§ **EXTRAIT DU TEXTE**:
┌──

Il décrit également des «châtiments» : «ils jettent l’opprobre sur l’un ou l’autre publiquement en disant qu’il +sort du chemin+ et les autres ne peuvent plus lui parler» et «il y a des coups physiques». 

«Rapidement on comprend qu’on est en prison, qu’on n’a plus de passeport, qu’on ne peut pas sortir du lieu (...) on pouvait passer des mois, même des années sans passer la porte de l’école, sauf pour rentrer en Israël exceptionnellement».

«On ne peut pas accepter la mise en danger de la vie des enfants, les chefs d’accusation sont terribles, on verra comment l’enquête avance, les conditions dans lesquelles ils vivaient sont inadmissibles. Point», a déclaré à l’AFP le grand rabbin de France Haïm Korsia, qui dit être en contact avec eux.

Pas de téléphone portable, pas d’internet, étude du soir au matin et peu de contacts avec la société : la yeshiva appartient à l’une des mouvances les plus rigoristes, dite «Lituanienne», très présente en Israël et aux États-Unis, mais peu en France. 

Selon le site internet de l’école, l’institution Ohr Yossef, dont dépend la yeshiva, a été fondée en 1948 par le rabbin orthodoxe Gershon Liebman et «regroupe plus d’une centaine d’étudiants, venant du monde entier».

└──

§ **DÉFIS**:
A) Selon l'extrait, pourquoi la personne citée affirme-t-elle qu'on comprend vite être « en prison » ? Répondez en une à trois phrases.
B) Transcrivez tout le passage de l'extrait, depuis «Il décrit également» jusqu'à «contact avec eux.».

§ **DONNÉES FOURNIES**:
┌──

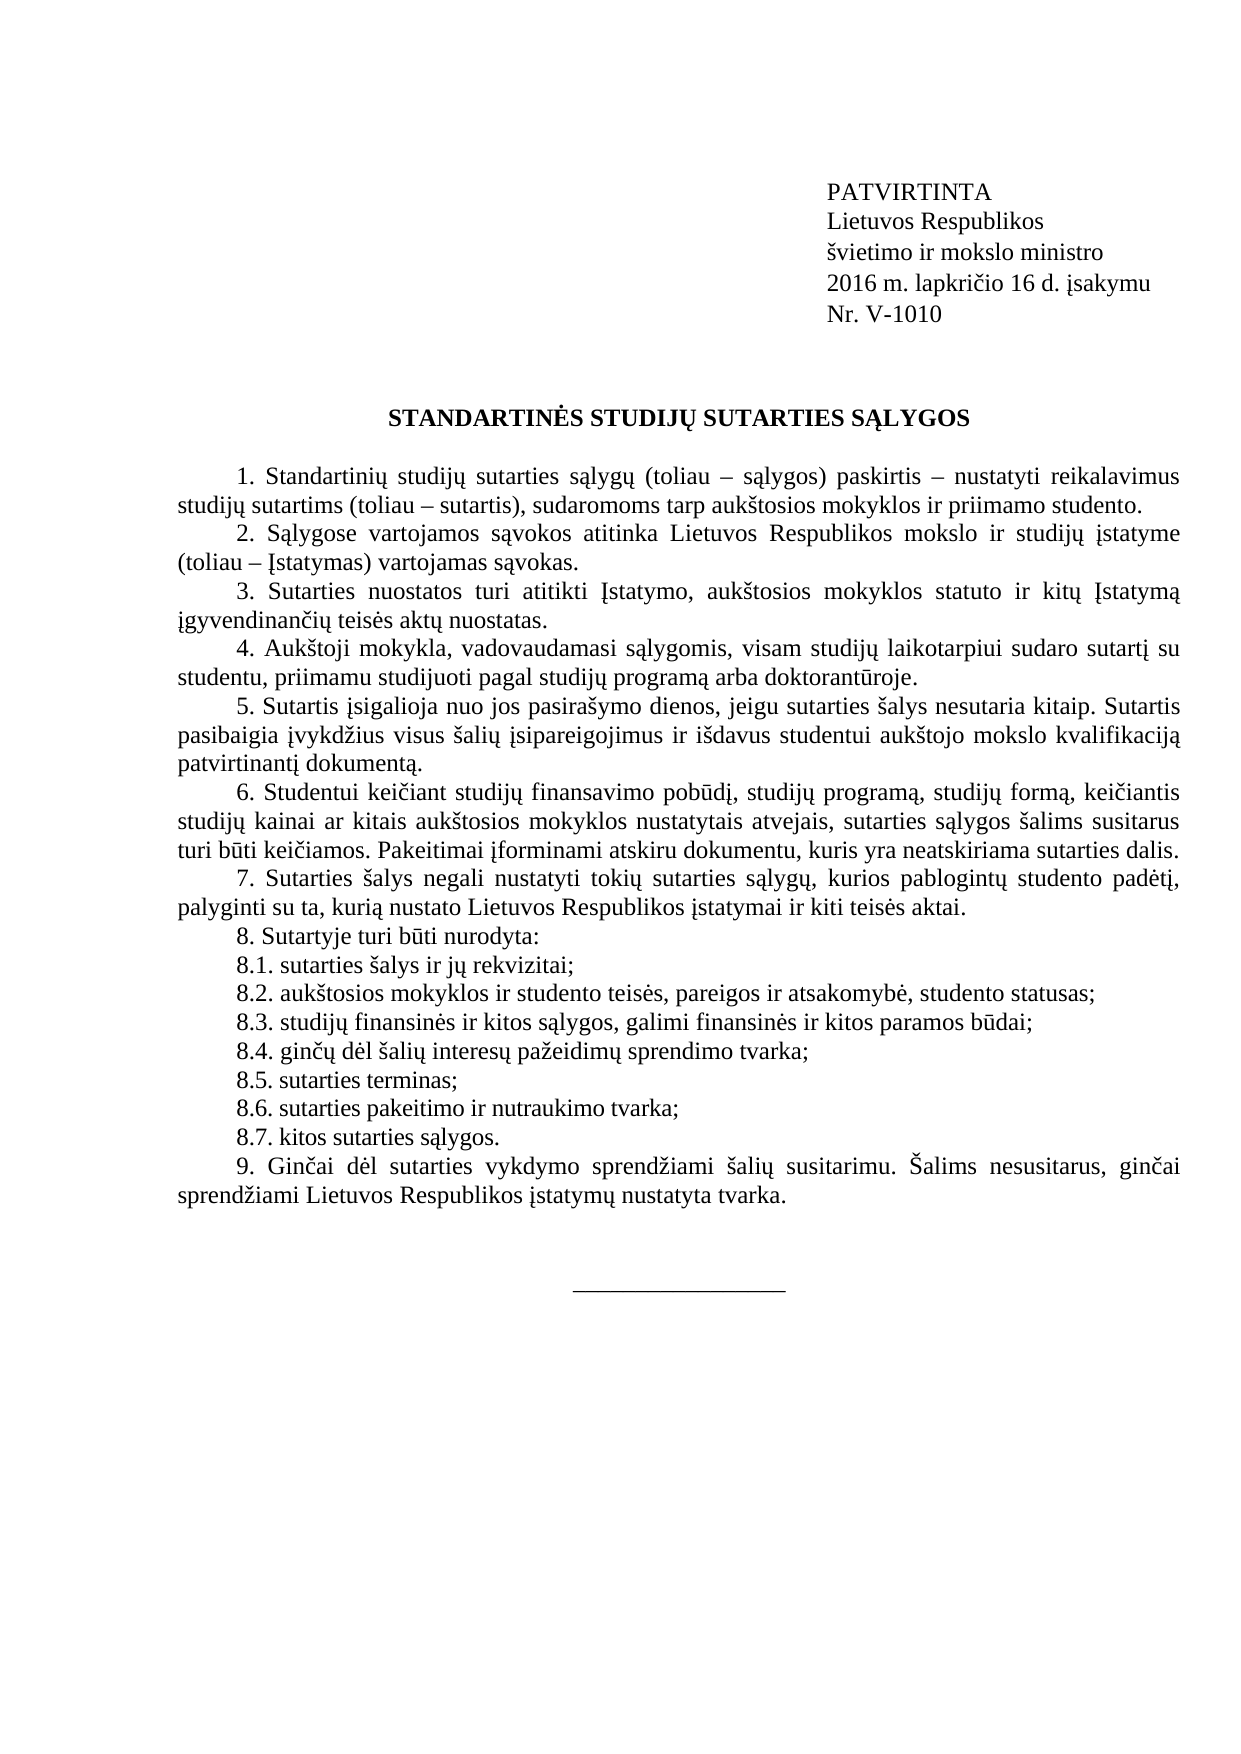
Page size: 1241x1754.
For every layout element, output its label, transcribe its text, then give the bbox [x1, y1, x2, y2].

text STANDARTINĖS STUDIJŲ SUTARTIES SĄLYGOS [177, 403, 1181, 432]
text 1. Standartinių studijų sutarties sąlygų (toliau – sąlygos) paskirtis – nustatyti reikalavimus studijų sutartims (toliau – sutartis), sudaromoms tarp aukštosios mokyklos ir priimamo studento. [177, 461, 1181, 518]
text 8.2. aukštosios mokyklos ir studento teisės, pareigos ir atsakomybė, studento statusas; [177, 978, 1181, 1007]
text _________________ [177, 1266, 1181, 1295]
text 4. Aukštoji mokykla, vadovaudamasi sąlygomis, visam studijų laikotarpiui sudaro sutartį su studentu, priimamu studijuoti pagal studijų programą arba doktorantūroje. [177, 633, 1181, 691]
text 8.4. ginčų dėl šalių interesų pažeidimų sprendimo tvarka; [177, 1036, 1181, 1065]
text 5. Sutartis įsigalioja nuo jos pasirašymo dienos, jeigu sutarties šalys nesutaria kitaip. Sutartis pasibaigia įvykdžius visus šalių įsipareigojimus ir išdavus studentui aukštojo mokslo kvalifikaciją patvirtinantį dokumentą. [177, 691, 1181, 777]
text 6. Studentui keičiant studijų finansavimo pobūdį, studijų programą, studijų formą, keičiantis studijų kainai ar kitais aukštosios mokyklos nustatytais atvejais, sutarties sąlygos šalims susitarus turi būti keičiamos. Pakeitimai įforminami atskiru dokumentu, kuris yra neatskiriama sutarties dalis. [177, 777, 1181, 863]
text švietimo ir mokslo ministro [827, 237, 1181, 266]
text 2016 m. lapkričio 16 d. įsakymu [827, 268, 1181, 297]
text 3. Sutarties nuostatos turi atitikti Įstatymo, aukštosios mokyklos statuto ir kitų Įstatymą įgyvendinančių teisės aktų nuostatas. [177, 576, 1181, 633]
text 8. Sutartyje turi būti nurodyta: [177, 921, 1181, 950]
text 8.1. sutarties šalys ir jų rekvizitai; [177, 950, 1181, 978]
text PATVIRTINTA [692, 177, 1181, 206]
text 9. Ginčai dėl sutarties vykdymo sprendžiami šalių susitarimu. Šalims nesusitarus, ginčai sprendžiami Lietuvos Respublikos įstatymų nustatyta tvarka. [177, 1151, 1181, 1208]
text 2. Sąlygose vartojamos sąvokos atitinka Lietuvos Respublikos mokslo ir studijų įstatyme (toliau – Įstatymas) vartojamas sąvokas. [177, 518, 1181, 576]
text 8.3. studijų finansinės ir kitos sąlygos, galimi finansinės ir kitos paramos būdai; [177, 1007, 1181, 1036]
text 8.7. kitos sutarties sąlygos. [177, 1122, 1181, 1151]
text Nr. V-1010 [827, 299, 1181, 328]
text 8.5. sutarties terminas; [177, 1065, 1181, 1093]
text 7. Sutarties šalys negali nustatyti tokių sutarties sąlygų, kurios pablogintų studento padėtį, palyginti su ta, kurią nustato Lietuvos Respublikos įstatymai ir kiti teisės aktai. [177, 863, 1181, 921]
text 8.6. sutarties pakeitimo ir nutraukimo tvarka; [177, 1093, 1181, 1122]
text Lietuvos Respublikos [827, 206, 1181, 235]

└──

§ **EXERCICE CORRIGÉ**:
A) On n'a plus de passeport et on ne peut pas sortir du lieu. On pouvait passer des mois, voire des années, sans franchir la porte de l'école, sauf pour rentrer exceptionnellement en Israël.

B)
Il décrit également des «châtiments» : «ils jettent l’opprobre sur l’un ou l’autre publiquement en disant qu’il +sort du chemin+ et les autres ne peuvent plus lui parler» et «il y a des coups physiques». 

«Rapidement on comprend qu’on est en prison, qu’on n’a plus de passeport, qu’on ne peut pas sortir du lieu (...) on pouvait passer des mois, même des années sans passer la porte de l’école, sauf pour rentrer en Israël exceptionnellement».

«On ne peut pas accepter la mise en danger de la vie des enfants, les chefs d’accusation sont terribles, on verra comment l’enquête avance, les conditions dans lesquelles ils vivaient sont inadmissibles. Point», a déclaré à l’AFP le grand rabbin de France Haïm Korsia, qui dit être en contact avec eux.